Sur le plan pratique, elle pose néanmoins la question du relogement à court terme du conjoint violent, qui se retrouve ainsi sans domicile, en pleine période de confinement et avec interdiction de se reloger hors de son cercle familial, pour des raisons sanitaires.

Comment sont protégés les enfants en situation de danger pendant la crise sanitaire ?

De la même manière, en la matière, seules les décisions urgentes interviendront, au besoin après la tenue d’une audience. Le Juge des enfants peut toujours être saisi de nouvelles demandes, et décider s’il y a lieu ou pas à la mise en place d’une mesure d’assistance éducative (AEMO) pour une durée maximale de 6 mois, ou ordonner, au préalable, une mesure judiciaire d’investigation éducative (MJIE) ou une expertise.

Ont également été modifiés les délais très courts en matière de placement, afin d’assurer la tenue effective des audiences, après une ordonnance de placement provisoire, et ainsi éviter l’interruption de la mesure qui susciterait un retour du mineur dans sa famille pour un simple délai de procédure (Article 1184 et 1185 du CPC).

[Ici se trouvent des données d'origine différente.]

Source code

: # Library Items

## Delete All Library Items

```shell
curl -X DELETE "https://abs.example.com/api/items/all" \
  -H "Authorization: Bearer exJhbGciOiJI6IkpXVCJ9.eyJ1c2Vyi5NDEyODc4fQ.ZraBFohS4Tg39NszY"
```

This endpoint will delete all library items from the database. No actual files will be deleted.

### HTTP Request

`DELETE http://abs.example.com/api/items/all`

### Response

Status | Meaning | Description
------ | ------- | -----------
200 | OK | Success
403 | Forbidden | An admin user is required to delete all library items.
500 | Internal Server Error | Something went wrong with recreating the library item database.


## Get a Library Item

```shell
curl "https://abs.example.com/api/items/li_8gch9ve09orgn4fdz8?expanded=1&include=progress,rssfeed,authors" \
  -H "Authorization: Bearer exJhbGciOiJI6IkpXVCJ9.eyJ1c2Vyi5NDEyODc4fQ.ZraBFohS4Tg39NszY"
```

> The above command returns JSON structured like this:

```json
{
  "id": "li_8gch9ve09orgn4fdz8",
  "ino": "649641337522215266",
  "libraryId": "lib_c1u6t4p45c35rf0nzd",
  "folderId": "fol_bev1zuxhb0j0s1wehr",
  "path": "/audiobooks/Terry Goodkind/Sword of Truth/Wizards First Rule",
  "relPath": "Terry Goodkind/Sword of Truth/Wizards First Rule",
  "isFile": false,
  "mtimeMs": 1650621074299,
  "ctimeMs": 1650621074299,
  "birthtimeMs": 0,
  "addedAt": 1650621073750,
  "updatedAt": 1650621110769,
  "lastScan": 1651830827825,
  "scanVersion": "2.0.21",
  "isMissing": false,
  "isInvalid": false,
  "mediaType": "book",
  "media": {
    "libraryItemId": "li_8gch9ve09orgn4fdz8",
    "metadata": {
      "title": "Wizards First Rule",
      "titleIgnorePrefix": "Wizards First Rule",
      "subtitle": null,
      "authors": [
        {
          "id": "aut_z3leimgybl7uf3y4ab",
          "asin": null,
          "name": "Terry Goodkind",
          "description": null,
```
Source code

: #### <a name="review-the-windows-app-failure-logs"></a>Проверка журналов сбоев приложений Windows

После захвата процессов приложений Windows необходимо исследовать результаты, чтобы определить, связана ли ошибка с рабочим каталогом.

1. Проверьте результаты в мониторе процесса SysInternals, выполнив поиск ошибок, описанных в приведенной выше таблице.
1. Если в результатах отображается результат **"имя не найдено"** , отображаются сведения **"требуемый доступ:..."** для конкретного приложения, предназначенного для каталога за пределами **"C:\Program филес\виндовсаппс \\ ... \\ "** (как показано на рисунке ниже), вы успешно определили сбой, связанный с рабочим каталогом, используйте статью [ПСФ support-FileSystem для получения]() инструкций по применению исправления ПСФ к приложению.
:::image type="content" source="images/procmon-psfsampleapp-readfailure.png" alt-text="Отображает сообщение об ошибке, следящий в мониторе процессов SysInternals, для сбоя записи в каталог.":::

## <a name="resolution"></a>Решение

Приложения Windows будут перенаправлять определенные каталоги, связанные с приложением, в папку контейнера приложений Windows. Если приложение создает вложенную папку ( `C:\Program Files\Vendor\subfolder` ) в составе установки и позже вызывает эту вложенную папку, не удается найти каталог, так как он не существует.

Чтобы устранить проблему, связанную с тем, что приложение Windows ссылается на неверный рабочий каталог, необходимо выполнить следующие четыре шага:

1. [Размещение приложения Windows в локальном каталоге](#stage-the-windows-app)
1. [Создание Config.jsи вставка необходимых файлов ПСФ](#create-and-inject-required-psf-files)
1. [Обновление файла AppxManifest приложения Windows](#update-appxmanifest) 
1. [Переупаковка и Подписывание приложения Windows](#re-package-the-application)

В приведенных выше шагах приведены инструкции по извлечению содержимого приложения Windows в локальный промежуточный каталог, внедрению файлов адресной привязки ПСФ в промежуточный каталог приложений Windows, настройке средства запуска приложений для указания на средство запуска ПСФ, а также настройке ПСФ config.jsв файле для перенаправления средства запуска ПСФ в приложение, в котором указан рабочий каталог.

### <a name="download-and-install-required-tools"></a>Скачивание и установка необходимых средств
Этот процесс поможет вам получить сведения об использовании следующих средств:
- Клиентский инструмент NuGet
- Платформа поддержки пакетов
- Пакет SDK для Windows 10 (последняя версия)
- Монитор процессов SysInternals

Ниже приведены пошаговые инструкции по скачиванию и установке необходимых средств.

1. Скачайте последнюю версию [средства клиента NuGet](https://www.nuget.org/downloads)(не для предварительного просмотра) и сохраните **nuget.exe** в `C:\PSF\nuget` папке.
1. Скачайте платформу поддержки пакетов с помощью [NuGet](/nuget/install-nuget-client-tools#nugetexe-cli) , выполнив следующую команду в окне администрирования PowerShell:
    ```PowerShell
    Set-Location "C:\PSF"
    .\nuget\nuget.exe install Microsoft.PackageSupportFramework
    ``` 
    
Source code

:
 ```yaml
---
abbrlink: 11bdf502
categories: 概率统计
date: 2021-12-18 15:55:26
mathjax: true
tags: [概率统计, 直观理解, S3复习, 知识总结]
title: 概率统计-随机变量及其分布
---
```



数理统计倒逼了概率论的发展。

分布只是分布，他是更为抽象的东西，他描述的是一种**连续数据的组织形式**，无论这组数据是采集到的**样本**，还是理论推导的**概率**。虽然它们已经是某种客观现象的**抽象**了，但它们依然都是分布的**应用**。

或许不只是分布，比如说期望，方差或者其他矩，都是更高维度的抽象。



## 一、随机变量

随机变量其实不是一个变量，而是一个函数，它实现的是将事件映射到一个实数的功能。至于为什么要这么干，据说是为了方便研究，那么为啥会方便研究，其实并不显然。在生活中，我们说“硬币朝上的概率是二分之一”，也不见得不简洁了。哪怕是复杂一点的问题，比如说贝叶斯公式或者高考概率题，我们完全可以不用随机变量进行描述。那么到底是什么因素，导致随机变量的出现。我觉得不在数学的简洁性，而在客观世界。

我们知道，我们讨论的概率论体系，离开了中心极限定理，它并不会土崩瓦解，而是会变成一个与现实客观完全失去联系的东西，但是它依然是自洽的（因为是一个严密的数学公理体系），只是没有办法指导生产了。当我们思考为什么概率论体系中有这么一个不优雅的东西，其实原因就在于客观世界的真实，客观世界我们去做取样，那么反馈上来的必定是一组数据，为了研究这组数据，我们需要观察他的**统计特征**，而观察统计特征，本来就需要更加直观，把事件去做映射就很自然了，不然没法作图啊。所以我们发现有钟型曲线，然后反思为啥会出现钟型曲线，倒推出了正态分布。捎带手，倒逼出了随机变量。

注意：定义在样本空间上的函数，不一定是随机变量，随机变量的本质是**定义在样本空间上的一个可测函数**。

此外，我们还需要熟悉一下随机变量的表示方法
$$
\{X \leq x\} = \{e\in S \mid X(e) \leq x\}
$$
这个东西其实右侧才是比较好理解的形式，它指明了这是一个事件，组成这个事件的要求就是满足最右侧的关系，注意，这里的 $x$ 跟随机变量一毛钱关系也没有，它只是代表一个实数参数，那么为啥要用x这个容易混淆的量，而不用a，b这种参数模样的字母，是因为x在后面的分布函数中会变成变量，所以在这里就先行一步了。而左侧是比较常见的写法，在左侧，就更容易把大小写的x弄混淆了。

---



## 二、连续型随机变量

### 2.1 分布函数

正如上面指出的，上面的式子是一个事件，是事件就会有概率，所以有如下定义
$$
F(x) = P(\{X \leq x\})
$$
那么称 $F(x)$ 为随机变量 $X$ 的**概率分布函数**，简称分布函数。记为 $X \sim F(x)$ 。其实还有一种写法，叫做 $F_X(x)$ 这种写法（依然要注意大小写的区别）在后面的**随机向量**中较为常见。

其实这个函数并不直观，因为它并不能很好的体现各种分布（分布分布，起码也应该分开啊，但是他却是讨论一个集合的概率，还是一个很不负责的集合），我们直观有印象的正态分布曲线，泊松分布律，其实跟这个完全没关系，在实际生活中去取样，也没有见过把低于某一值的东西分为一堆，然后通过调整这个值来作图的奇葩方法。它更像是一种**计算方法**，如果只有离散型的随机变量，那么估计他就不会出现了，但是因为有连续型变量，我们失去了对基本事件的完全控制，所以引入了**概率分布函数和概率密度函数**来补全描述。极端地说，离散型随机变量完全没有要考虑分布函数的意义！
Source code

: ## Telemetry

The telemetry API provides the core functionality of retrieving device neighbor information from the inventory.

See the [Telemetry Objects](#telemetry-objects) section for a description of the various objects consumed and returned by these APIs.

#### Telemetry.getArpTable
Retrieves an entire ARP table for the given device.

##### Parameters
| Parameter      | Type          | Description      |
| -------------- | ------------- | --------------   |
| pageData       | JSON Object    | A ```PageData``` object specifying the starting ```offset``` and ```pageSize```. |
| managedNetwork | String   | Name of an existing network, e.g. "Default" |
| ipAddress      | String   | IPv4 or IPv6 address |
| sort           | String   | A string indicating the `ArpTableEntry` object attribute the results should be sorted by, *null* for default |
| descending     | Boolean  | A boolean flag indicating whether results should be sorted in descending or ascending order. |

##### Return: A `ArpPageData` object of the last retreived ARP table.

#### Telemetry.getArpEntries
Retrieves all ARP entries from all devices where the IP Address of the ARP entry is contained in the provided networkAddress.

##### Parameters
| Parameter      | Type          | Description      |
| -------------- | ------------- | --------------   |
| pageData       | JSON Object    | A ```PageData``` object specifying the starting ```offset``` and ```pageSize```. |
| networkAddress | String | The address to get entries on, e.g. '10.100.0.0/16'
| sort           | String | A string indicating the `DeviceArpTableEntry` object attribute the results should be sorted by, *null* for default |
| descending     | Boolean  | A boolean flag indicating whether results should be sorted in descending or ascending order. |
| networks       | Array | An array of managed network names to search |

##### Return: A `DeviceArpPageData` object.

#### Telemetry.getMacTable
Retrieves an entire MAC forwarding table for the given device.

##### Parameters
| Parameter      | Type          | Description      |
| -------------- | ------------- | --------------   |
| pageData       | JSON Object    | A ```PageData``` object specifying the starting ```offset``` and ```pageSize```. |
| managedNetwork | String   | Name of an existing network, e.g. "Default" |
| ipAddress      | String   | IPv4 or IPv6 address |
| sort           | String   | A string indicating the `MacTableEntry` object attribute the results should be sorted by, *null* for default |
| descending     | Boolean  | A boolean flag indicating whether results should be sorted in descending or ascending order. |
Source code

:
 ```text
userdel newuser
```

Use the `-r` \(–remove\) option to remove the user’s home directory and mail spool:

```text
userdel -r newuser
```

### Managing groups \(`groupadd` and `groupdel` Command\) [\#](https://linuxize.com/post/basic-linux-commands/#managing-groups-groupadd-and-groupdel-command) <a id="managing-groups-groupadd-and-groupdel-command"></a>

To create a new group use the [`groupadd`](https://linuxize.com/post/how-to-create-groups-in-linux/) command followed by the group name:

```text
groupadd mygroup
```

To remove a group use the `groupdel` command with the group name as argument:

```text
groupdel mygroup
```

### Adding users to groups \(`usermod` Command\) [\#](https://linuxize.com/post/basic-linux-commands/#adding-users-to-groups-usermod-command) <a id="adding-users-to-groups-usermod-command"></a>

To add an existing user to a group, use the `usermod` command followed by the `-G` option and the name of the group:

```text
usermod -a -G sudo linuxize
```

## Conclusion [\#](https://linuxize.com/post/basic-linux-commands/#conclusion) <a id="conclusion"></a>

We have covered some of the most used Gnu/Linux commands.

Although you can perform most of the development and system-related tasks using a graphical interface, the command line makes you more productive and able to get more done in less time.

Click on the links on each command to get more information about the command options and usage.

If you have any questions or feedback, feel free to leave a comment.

Le juge des enfants conserve également toute faculté pour suspendre ou modifier les droits de visite et d’hébergement d’un parent, sans audience et par décision motivée, le maintien des liens entre l’enfant et ses parents étant préservé par tout moyen – même si la fermeture actuelle des espaces rencontre parents / enfants porte atteinte à ce principe. Là encore, le juge des enfants peut tenir des audiences civiles par tous moyens de communication moderne.

Qu’advient-il des mesures de protection en vigueur et qui arrivent à échéance pendant la crise sanitaire ?

Pour les ordonnances de protection déjà ordonnées avant l’entrée en vigueur des dispositions relatives à l’urgence sanitaire, et dans le même état d’esprit, il était impératif de pouvoir garantir la sécurité des victimes de violences conjugales et la continuité des mesures de protection les concernant.

Il est expressément prévu que les ordonnances de protection qui arrivent à expiration en cours de confinement seront systématiquement prolongées de deux mois à l’issue de leur date d’expiration.

Le Juge des enfants conserve la possibilité de renouveler une mesure ou lever une mesure d’assistance éducative qui n’aurait plus lieu d’être, après simple consultation écrite des parents, ou renouveler une mesure d’interdiction de sortie du territoire (Cf. les enlèvements d’enfants qui demeurent également un contentieux essentiel).

A défaut, les mesures de protection qui arrivent à expiration en ce moment, seront systématiquement prolongées pour la même durée, c’est-à-dire pour une durée de deux mois à l’issue de leur date d’expiration.

Ces mesures d’urgence permettent d’assurer la continuité des mesures de protection judiciaire dans l’intérêt des familles.

Les numéros d’urgence complètent ce dispositif et demeurent également joignables par toutes les victimes : l’appel au 17 pour joindre la Police, la plate-forme arretonslesviolences.gouv.fr, le numéro 114 joignable par SMS, l’appel au 3919, spécialement destiné aux femmes victimes de violences, l’application téléphonique App’elles qui permet de contacter trois tiers de confiance à prévenir en cas d’urgence pour solliciter de l’aide.

Pour les enfants, enfin, l’appel au 119, le numéro consacré à l’enfance en danger, pour les victimes ou pour les personnes souhaitant effectuer un signalement.